The pandemic has first of all put the value of the life of every human being back at the centre, making it clear with unspeakable drama that living is clearly preferable to dying, and that the good doctor is the one who tries to save his patients, doing everything he can to snatch them from death, right to the end. The heroic doctor who risks his life to cure the sick, the doctor with the mask that lovingly cradles Italy: concepts and images that were impossible in the media and bioethical narrative before Covid, when the compass was the right to individual self-determination. It must be said that this is not a sudden return to value horizons of a bygone era. No one in these months of pandemic has questioned the so-called civil rights, from the binding living will to the autonomy of the patient, including the regulation of assisted suicide: suddenly these things have simply become marginal issues that are no longer talked about. In the Netherlands, health authorities have had to admit that administering euthanasia is not a priority, and that doctors must first of all treat the infected patients. It is now clear to everyone around the world that a ventilator will not cure coronavirus infection but is a mere life support (remember that Italian law 219 on biotesting considers artificial nutrition and hydration, and consequently also ventilation, as well as therapies, and not supports for survival), which is used to try to keep you alive while you fight your battle against the virus. Expressions such as “forced breathing” or concerns about “being attached to a machine” have disappeared from the media.

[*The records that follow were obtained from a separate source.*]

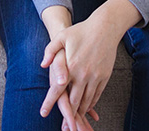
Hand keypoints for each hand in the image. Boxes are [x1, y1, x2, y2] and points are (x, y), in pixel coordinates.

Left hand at [41, 0, 136, 123]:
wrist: (105, 27)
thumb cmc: (81, 31)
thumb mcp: (62, 37)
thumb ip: (50, 51)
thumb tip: (43, 65)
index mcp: (71, 66)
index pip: (58, 89)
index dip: (50, 102)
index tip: (43, 112)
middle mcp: (83, 74)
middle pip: (74, 101)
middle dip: (68, 115)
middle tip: (63, 126)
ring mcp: (96, 77)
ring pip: (86, 101)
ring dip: (80, 112)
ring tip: (74, 120)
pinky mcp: (104, 77)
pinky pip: (97, 95)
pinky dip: (91, 104)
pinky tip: (86, 108)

And if it is true that these are temporary situations (in intensive therapy one stays for a few weeks at most), it is also true that there is no evidence that someone refused the ventilator, or had problems when being intubated, because they are worried about the future quality of life.

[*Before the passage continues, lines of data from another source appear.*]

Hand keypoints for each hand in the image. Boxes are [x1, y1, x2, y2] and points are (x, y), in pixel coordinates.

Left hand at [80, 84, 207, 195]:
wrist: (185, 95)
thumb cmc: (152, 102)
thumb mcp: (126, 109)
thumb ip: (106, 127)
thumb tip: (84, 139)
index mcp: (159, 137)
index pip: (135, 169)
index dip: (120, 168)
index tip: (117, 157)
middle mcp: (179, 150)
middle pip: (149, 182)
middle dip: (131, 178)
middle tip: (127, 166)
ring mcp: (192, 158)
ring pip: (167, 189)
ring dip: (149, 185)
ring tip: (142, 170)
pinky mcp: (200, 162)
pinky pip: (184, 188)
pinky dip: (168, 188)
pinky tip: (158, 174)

We’ve rather realised how inhuman it is to die alone: the awareness of the final suffering of a loved one, lived in solitude, is the wound that will take longer than any other to heal in those who have lost a family member or a close person. At the same time, new urgencies are emerging: we have realised that there are older people, and that they are fragile. A global fragility, starting from the difficulties of using computer tools and access to the network, the only means to live some form of sociality in pandemic time. We were outraged at the idea that someone might even think of excluding the elderly from intensive care: In Italy, the National Committee for Bioethics has defined it as ethically unacceptable to adopt age (and any other non-clinical parameter) as a criterion for access to treatment when it is scarce.
We were moved to see them die, our elders: so many, so alone, so helpless. But above all, we suddenly realised when each of us starts to be an old person: the change of condition has been established by the coronavirus, more aggressive with the over-sixties, so much so that it has come to the point of publicly discussing the possibility of confining at home for months precisely the over-sixties, more at risk than others. An age for which, until a few months ago, the possibility of starting a new life, new loves, perhaps with some pharmacological “help”, was rather talked about.
In short: there was a bioethical discussion about transhumanism and human empowerment, and suddenly we found ourselves old and vulnerable. We were suddenly faced with a mocking and merciless virus with our fragilities, with important implications for our existential priorities: we don’t have to avoid dealing with it. Treating it as a parenthesis in our lives would be the worst mistake of all».